My boys are now in college. My oldest "squandered" his Bright Futures scholarship by not showing up to class for most of a semester. He's now paying what his scholarship used to pay and his dad and I are paying what his scholarship didn't. IOW, he pays 2/3 of his tuition and we pay 1/3. He's learned a valuable (albeit expensive) lesson. My youngest has 2/3 of his tuition plus some of his books paid for with his Bright Futures scholarship. We pay what that doesn't cover. It's still a good bit of money out of our pocket and requires careful planning and budgeting, even with our "unfair" advantage of my hard-earned paycheck. (BTW, both my boys make their own car and cell phone payments, as well, and my oldest pays half his car insurance since he works close to full time and is only going to school part time.)
So, no, I do not agree with what I've worked so hard for being forcibly redistributed to someone else. If someone who had the same opportunities as me who took advantage of those opportunities and is now making 7 or 8 figures? More power to them! Bravo! I would hope they use a generous portion for good but I don't agree with forcibly taking from them.

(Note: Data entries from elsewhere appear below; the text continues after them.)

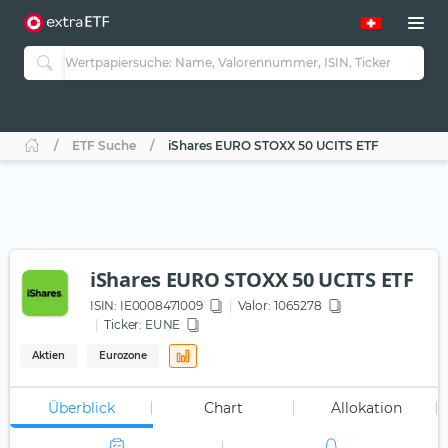
ETF Suche
iShares EURO STOXX 50 UCITS ETF
iShares EURO STOXX 50 UCITS ETF
ISIN:
IE0008471009
Valor: 1065278
Ticker:
EUNE
Aktien
Eurozone
Überblick
Chart
Allokation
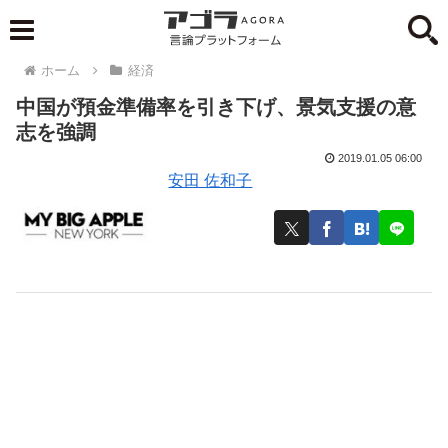
ホーム
経済
中国が預金準備率を引き下げ、景気支援の意
志を強調
2019.01.05 06:00
安田 佐和子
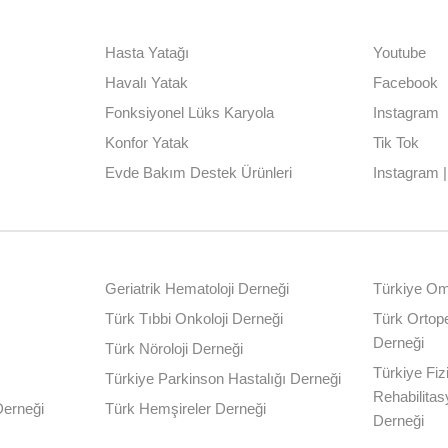
Hasta Yatağı
Youtube
Havalı Yatak
Facebook
Fonksiyonel Lüks Karyola
Instagram
Konfor Yatak
Tik Tok
Evde Bakım Destek Ürünleri
Instagram 
Geriatrik Hematoloji Derneği
Türkiye Omu
Türk Tıbbi Onkoloji Derneği
Türk Ortope
Derneği
Türk Nöroloji Derneği
Türkiye Fiz
Türkiye Parkinson Hastalığı Derneği
Rehabilita
Derneği
Türk Hemşireler Derneği
Derneği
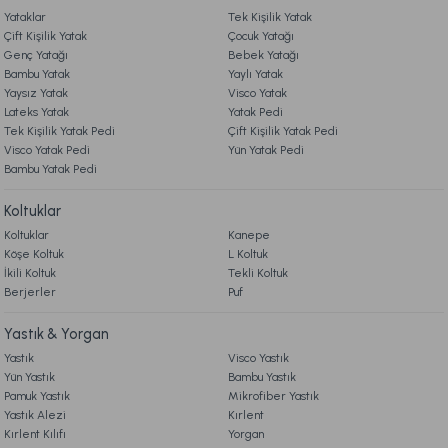
Marietta Gold Metal Dekoratif Tepsi Standart
Yataklar
Tek Kişilik Yatak
9. YATAK & KOLTUK SİPARİŞ VE İADE İŞLEMLERİ
Çift Kişilik Yatak
Çocuk Yatağı
Genç Yatağı
Bebek Yatağı
1.999,00 TL
Bambu Yatak
Yaylı Yatak
Yaysız Yatak
Visco Yatak
Lateks Yatak
Yatak Pedi
Ücretsiz Kargo
Tek Kişilik Yatak Pedi
Çift Kişilik Yatak Pedi
Visco Yatak Pedi
Yün Yatak Pedi
Marietta Mocha 2'li Dalgalı Vazo Standart
Bambu Yatak Pedi
Koltuklar
2.499,00 TL
Koltuklar
Kanepe
Köşe Koltuk
L Koltuk
Ücretsiz Kargo
İkili Koltuk
Tekli Koltuk
Berjerler
Puf
Marietta Füme Cam Kapaklı Dekoratif Standart
Yastık & Yorgan
Yastık
Visco Yastık
2.899,00 TL
Yün Yastık
Bambu Yastık
Pamuk Yastık
Mikrofiber Yastık
Yastık Alezi
Kırlent
Ücretsiz Kargo
Kırlent Kılıfı
Yorgan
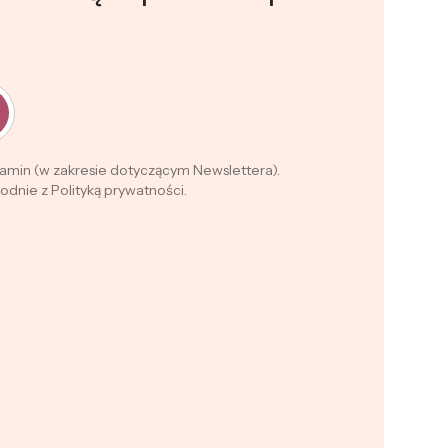
lamin (w zakresie dotyczącym Newslettera).
dnie z Polityką prywatności.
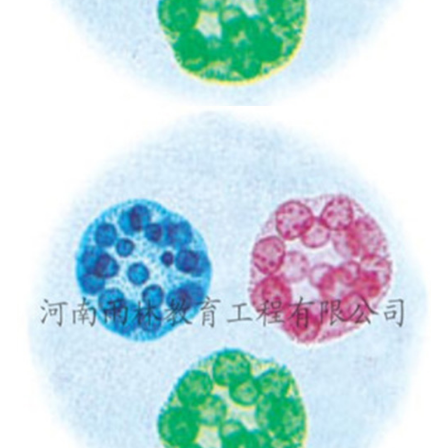
-
甘肃寄生虫切片
甘肃生物标本类
-
甘肃植物浸制标本
-
甘肃动植物包埋标本
-
甘肃腊叶标本
-
甘肃昆虫标本
-
甘肃动物剥制标本
-
甘肃中草药标本
-
甘肃畜牧兽医宏观标本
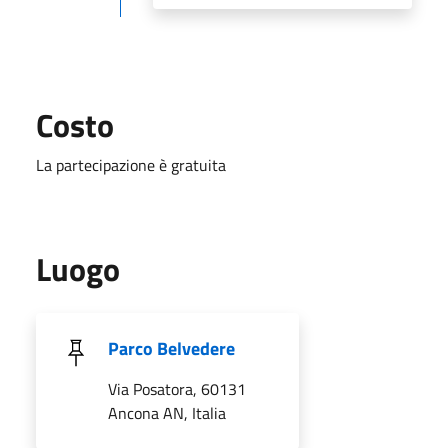
Costo
La partecipazione è gratuita
Luogo
Parco Belvedere
Via Posatora, 60131
Ancona AN, Italia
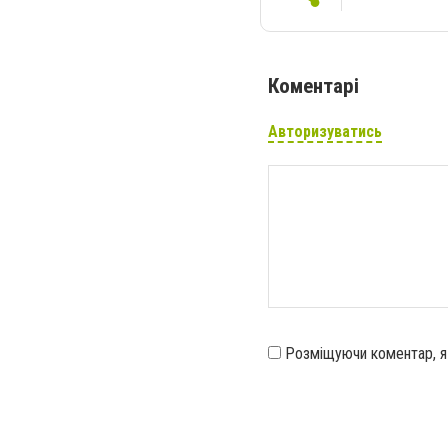
Коментарі
Авторизуватись
Розміщуючи коментар, 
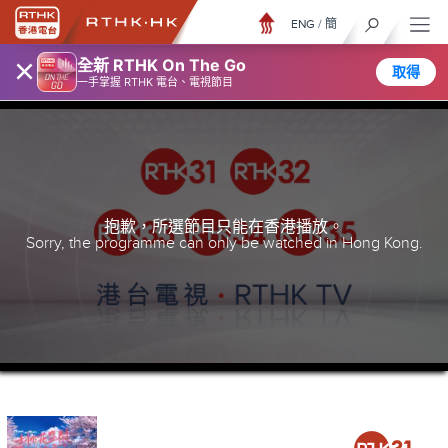
ENG
/
簡
×
全新 RTHK On The Go
取得
一手掌握 RTHK 電台、電視節目
抱歉，所選節目只能在香港播放。
Sorry, the programme can only be watched in Hong Kong.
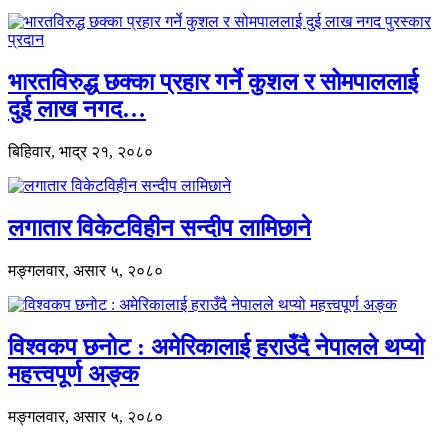
भारतविरुद्ध छक्का प्रहार गर्ने कुशल र सोमपाललाई
दुई लाख नगद…
बिहिवार, भाद्र २१, २०८०
लगातार विकेटविहीन सन्दीप लामिछाने
मङ्गलवार, असार ५, २०८०
विश्वकप छनोट : अमेरिकालाई हराउँदै नेपालले थप्यो
महत्त्वपूर्ण अङ्क
मङ्गलवार, असार ५, २०८०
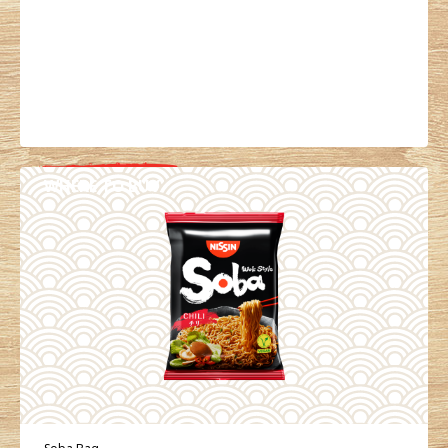
WHERE TO BUY
DETAILS
Soba Bag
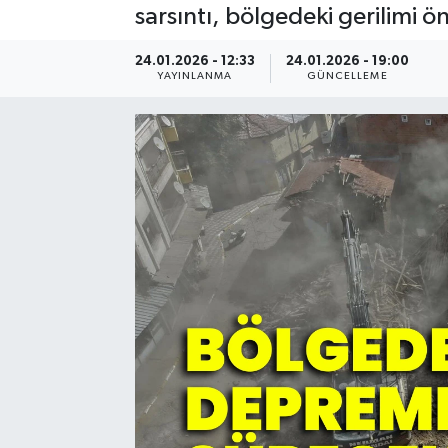
sarsıntı, bölgedeki gerilimi ö
Resmi Reklam
24.01.2026 - 12:33
24.01.2026 - 19:00
YAYINLANMA
GÜNCELLEME
Röportajlar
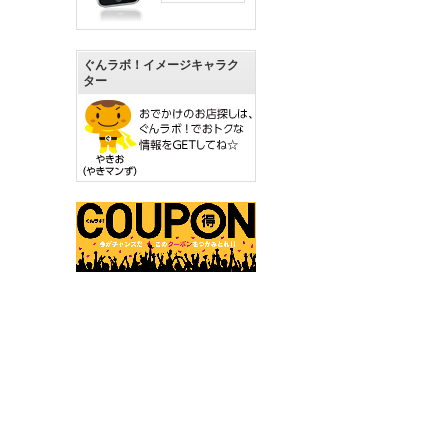
ぐんラボ！イメージキャラク
ター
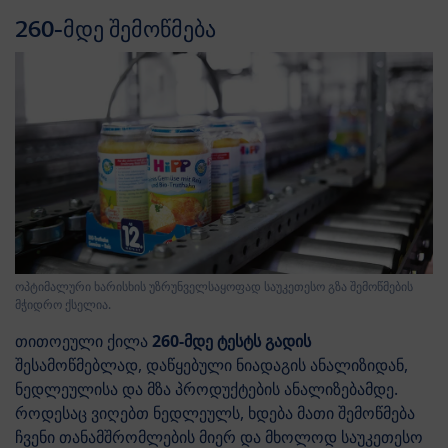
260-მდე შემოწმება
ოპტიმალური ხარისხის უზრუნველსაყოფად საუკეთესო გზა შემოწმების
მჭიდრო ქსელია.
თითოეული ქილა
260-მდე ტესტს გადის
შესამოწმებლად, დაწყებული ნიადაგის ანალიზიდან,
ნედლეულისა და მზა პროდუქტების ანალიზებამდე.
როდესაც ვიღებთ ნედლეულს, ხდება მათი შემოწმება
ჩვენი თანამშრომლების მიერ და მხოლოდ საუკეთესო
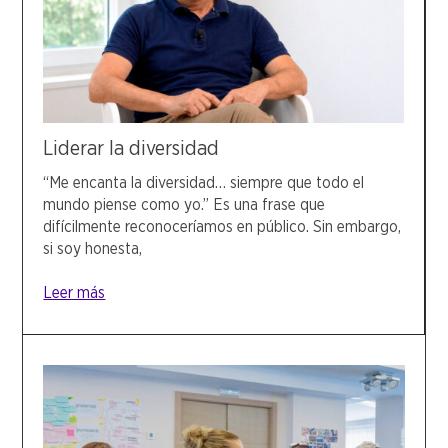
Liderar la diversidad
“Me encanta la diversidad… siempre que todo el
mundo piense como yo.” Es una frase que
difícilmente reconoceríamos en público. Sin embargo,
si soy honesta,
Leer más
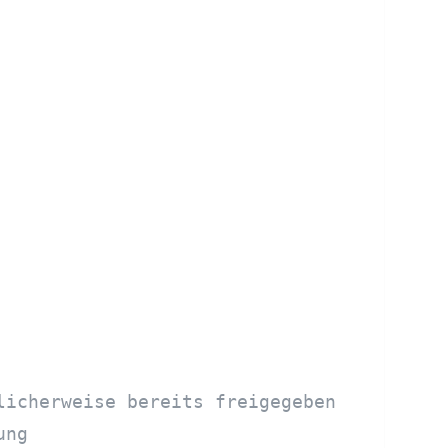
licherweise bereits freigegeben
ung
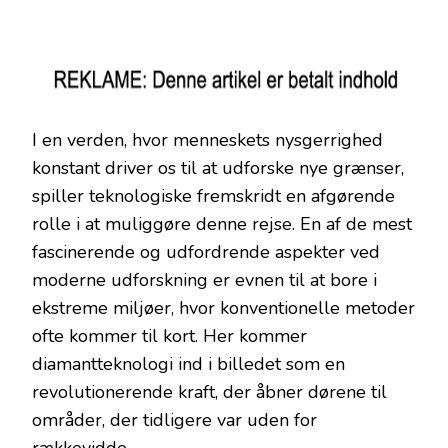
I en verden, hvor menneskets nysgerrighed
konstant driver os til at udforske nye grænser,
spiller teknologiske fremskridt en afgørende
rolle i at muliggøre denne rejse. En af de mest
fascinerende og udfordrende aspekter ved
moderne udforskning er evnen til at bore i
ekstreme miljøer, hvor konventionelle metoder
ofte kommer til kort. Her kommer
diamantteknologi ind i billedet som en
revolutionerende kraft, der åbner dørene til
områder, der tidligere var uden for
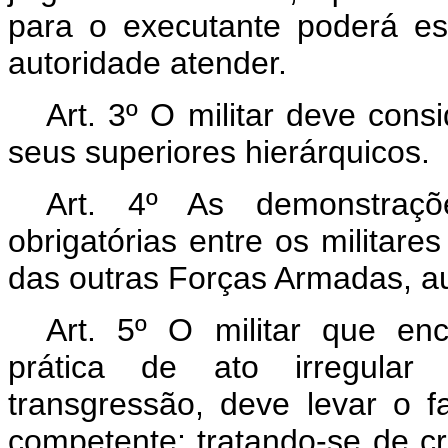
para o executante poderá est
autoridade atender.
Art. 3º O militar deve con
seus superiores hierárquicos.
Art. 4º As demonstraçõ
obrigatórias entre os militare
das outras Forças Armadas, aux
Art. 5º O militar que enc
prática de ato irregular 
transgressão, deve levar o 
competente; tratando-se de c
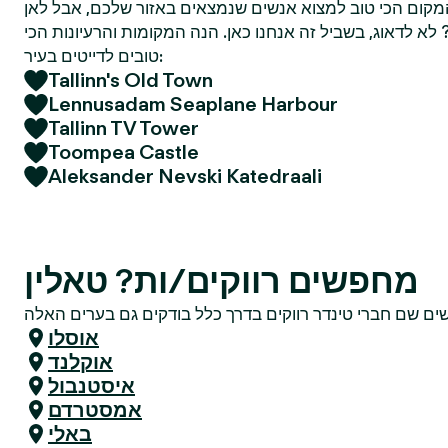
מקום הכי טוב למצוא אנשים שנמצאים באזור שלכם, אבל לאן
א לדאוג, בשביל זה אנחנו כאן. הנה המקומות והרעיונות הכי
טובים לדייטים בעיר:
Tallinn's Old Town
Lennusadam Seaplane Harbour
Tallinn TV Tower
Toompea Castle
Aleksander Nevski Katedraali
מחפשים רווקים/ות? טאלין
אוסלו
אוקלנד
איסטנבול
אמסטרדם
באלי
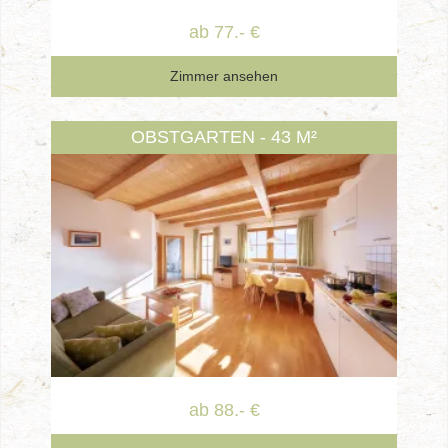
ab 77.- €
Zimmer ansehen
OBSTGARTEN - 43 M²
ab 88.- €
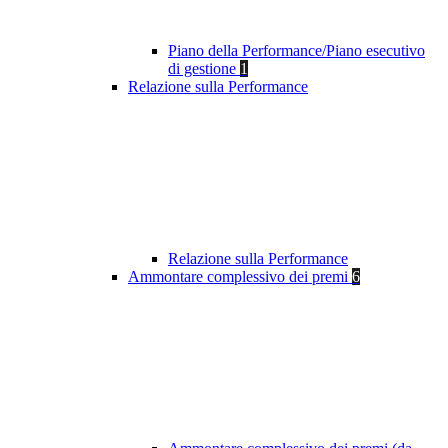
Piano della Performance/Piano esecutivo
di gestione
1
Relazione sulla Performance
Relazione sulla Performance
Ammontare complessivo dei premi
6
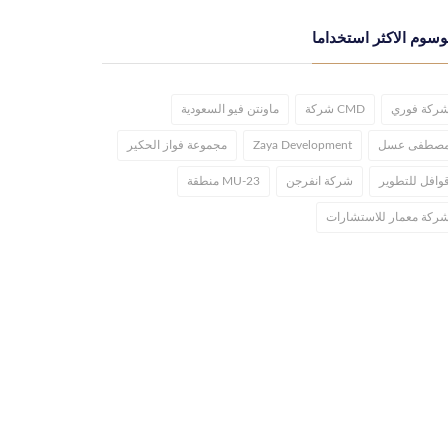
وسوم الاكثر استخداما
ركة فوري
CMD شركة
ماونتن فيو السعودية
صطفى عسل
Zaya Development
مجموعة فواز الحكير
وافل للتطوير
شركة انفرجن
MU-23 منطقة
ركة معمار للاستشارات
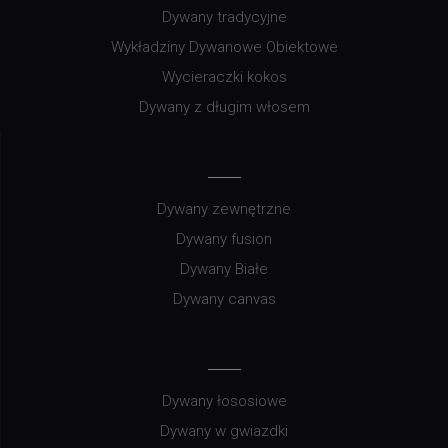
Dywany tradycyjne
Wykładziny Dywanowe Obiektowe
Wycieraczki kokos
Dywany z długim włosem
Dywany zewnętrzne
Dywany fusion
Dywany Białe
Dywany canvas
Dywany łososiowe
Dywany w gwiazdki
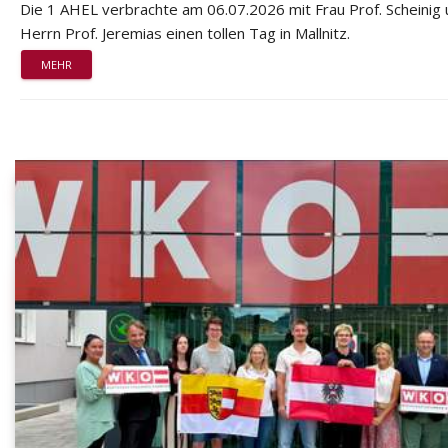
Die 1 AHEL verbrachte am 06.07.2026 mit Frau Prof. Scheinig
Herrn Prof. Jeremias einen tollen Tag in Mallnitz.
MEHR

My husband and I help people as much as we can. Recently we tried helping a local homeless couple who, as it turns out, were only interested in being helped in the way they wanted. I don't want to get into it in too much depth here but we supported them for nearly 3 months and in that time the only thing they accomplished was running up our electric bill, eating our groceries, "borrowing" gas money to "look for a job" and shooting up her Pell Grant. That last one clinched it for us (they had sworn to us they were not junkies and didn't look or act like it when we first ran into them and offered them the opportunity we did). So we had to "invite" them to leave. She's now in rehab (thank God) and he was Baker Acted a few days ago when someone else called LEO on him for making threats on his life. We have, however, taken in their old dog and are caring for him. The poor dog is the biggest victim in this case, IMO, and doesn't deserve what they've put him through. They chose their lifestyle; the dog did not. I hope they get help. I hope they get clean. But we cannot afford to spend any more on them than we already have except for the money we spend on their dog. It still may be a pricey endeavor; he's not young and hasn't been to the vet in quite some time. I would not be surprised if he had heartworms, and heartworm treatment would be way more than we could afford to spend on him (and at his age, the treatment might kill him anyway).
BTW, my husband and I also support a couple kids in Peru. If our pay were to forcibly redistributed, we could not do so.
Let me decide who I want to support with my money. I've worked hard for it; I deserve that much. If I'm wrong, it's on me.